In late May, Sudanese workers at the Chinese embassy, ​​after taking up higher positions, were given permission to set up distribution points around the city. When the fighting subsided, people came to collect their documents.

Over the weekend, looters appeared to have broken into the Spanish embassy in Khartoum and seized passports, according to some reports on social media that could not be immediately verified. It is still unclear who broke into the embassy and what was taken. A Spanish foreign ministry spokeswoman, who spoke on condition of anonymity in accordance with agency protocol, did not deny the reports but said by email that officials “cannot confirm the status of the Spanish embassy due to a lack of reliable information.”

Mahir Elfiel, 40, told The Washington Post on Tuesday that he got his passport back that morning from the Spanish embassy after paying a man he found on Facebook about $30 to get it back. for him: Within hours, Elfiel was on his way to the Egyptian border.
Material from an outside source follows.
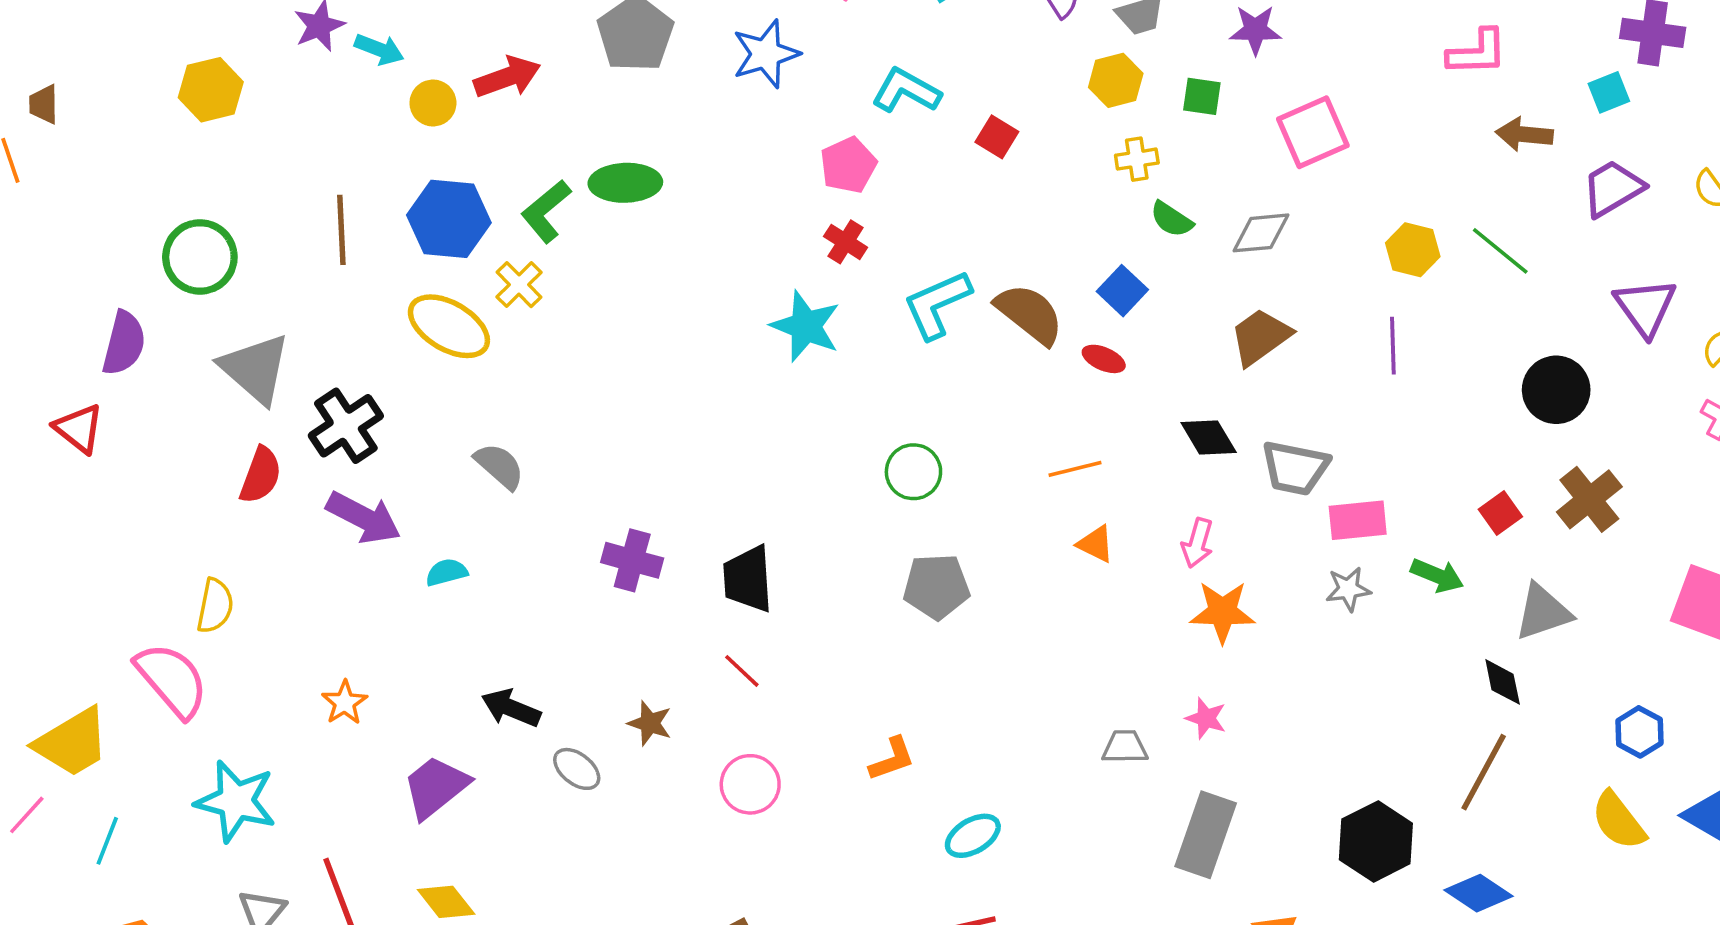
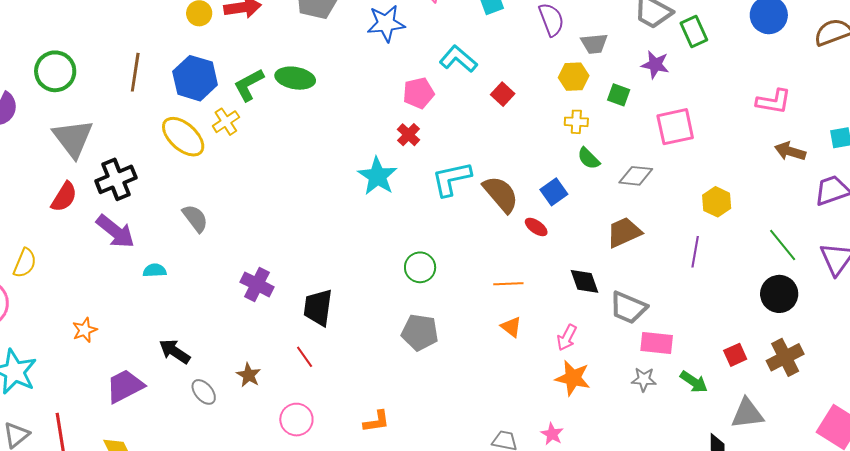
green line: (1500, 251) -> (783, 245), moved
“I’m just blessed to have my passport in my hands,” he said.

Alhajaa, for her part, said she continues to worry that each day could be her family’s last.

His wife and their six children, aged 7 to 28, escaped armed fighters and bombs to leave Khartoum for a slightly quieter countryside. She has not seen them for five years, as she traveled to the United States with her teenage daughter for treatment for her severe scoliosis. She spent years fighting red tape and working long hours to pay her family’s immigration case, which the pandemic put on hold.

In recent months, Alhajaa said he felt conditions in Sudan had deteriorated and tried to speed up their implementation, only to have all his efforts thwarted.

“This protocol has no excuse,” he said. “It is a record of murder. Now my family is trapped. And I 100 percent can’t do anything to help them.”